I pull into one of the two local surf shops to get some directions, and I’m struck by the brightly colored store with racks of surfboards next to shoulder-high snowbanks. I tell the manager I’m looking to meet some winter surfers. “Picked a great day for it,” he says. “Waves won’t be as big as yesterday, but still good. High tide’ll be the best surf of the day.” He tears out a sheet of notebook paper and draws a map of recommended breaks, then imparts some final wisdom about the tide schedule and forecast. I crunch back out to the car, map in hand, wishing I’d brought a warmer jacket.
Winding along the coast, the ocean and the sky blend together in a silvery mix with no horizon. Fox Hill is the first destination, a rocky outcropping that breaks towards a point and can only be surfed close to high tide. The waves are eight to 10 feet tall, big for New England, even this time of year. The ocean air is cold and still as death. A few guys are bobbing in the water. From afar they look like seals. As the tide rises the sets keep getting better and better — and so does the surfing.
“The duck diving will get you, though. An instant brain freeze every time.”
Longboarding in white wash this is not. These guys can shred, launching aerials and hunching into barrels when the opportunity arises. A neoprene-clad ninja crunches by me in the snow. With a brief stop to attach his board leash and a take deep breath, he proceeds into the frigid waters. As he goes in, another surfer climbs up the rocks.
“Freezing out there?” I ask. “Nah, it’s nice today, great surfing,” he says. “You should have seen it yesterday: 25-knot winds and way bigger sets. The duck diving will get you, though — an instant brain freeze every time.”
Ready for a change of scenery and a chance to warm up, I head off to the next break on the map, Sawyer Beach. The storm swell has turned what’s normally a longboard break into some serious surf with sets breaking well overhead. Sitting in the car to get some finger dexterity back, I watch as surfers pull up in cars, trucks, vans and a Miata. They hop out, already dressed in their wetsuits, mittens and booties, grab theirs board and walk into the ocean as if it were any day of the year. Snow begins to fly as I walk onto Sawyer Beach, flurries giving way to a full storm.

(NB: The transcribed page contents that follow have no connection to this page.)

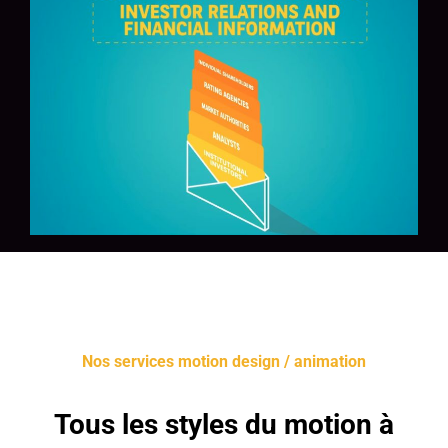
Nos services motion design / animation
Tous les styles du motion à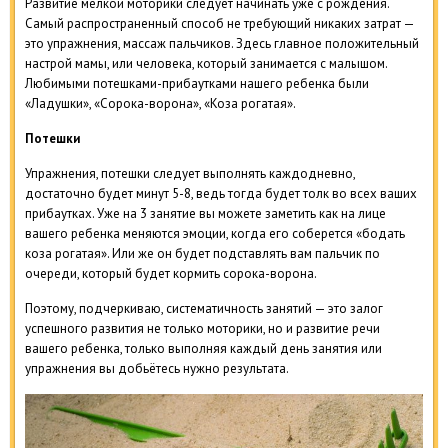
Развитие мелкой моторики следует начинать уже с рождения.
Самый распространенный способ не требующий никаких затрат —
это упражнения, массаж пальчиков. Здесь главное положительный
настрой мамы, или человека, который занимается с малышом.
Любимыми потешками-прибаутками нашего ребенка были
«Ладушки», «Сорока-ворона», «Коза рогатая».
Потешки
Упражнения, потешки следует выполнять каждодневно,
достаточно будет минут 5-8, ведь тогда будет толк во всех ваших
прибаутках. Уже на 3 занятие вы можете заметить как на лице
вашего ребенка меняются эмоции, когда его соберется «бодать
коза рогатая». Или же он будет подставлять вам пальчик по
очереди, который будет кормить сорока-ворона.
Поэтому, подчеркиваю, систематичность занятий — это залог
успешного развития не только моторики, но и развитие речи
вашего ребенка, только выполняя каждый день занятия или
упражнения вы добьётесь нужно результата.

Surfers rotate in and out of the water during the lull between each set. Those exhausted after a few hours of floating in ice water emerge red-faced and smiling to swap stories and tips with those who are headed in. But conversations on the beach are brief; it’s too cold to stand around idly. With the elements stacked against them, it’s clear that these guys love what they’re doing and wouldn’t trade it for any fireside, not when the surf’s this good. Hour upon hour there’s a constant stream of people more than willing to surf in weather that would deter most people from taking a walk. There’s no crowd, no one to impress or meet at the beachside bar later on. It’s just like-minded individuals chasing great waves for the sport of it. Live free or die, indeed.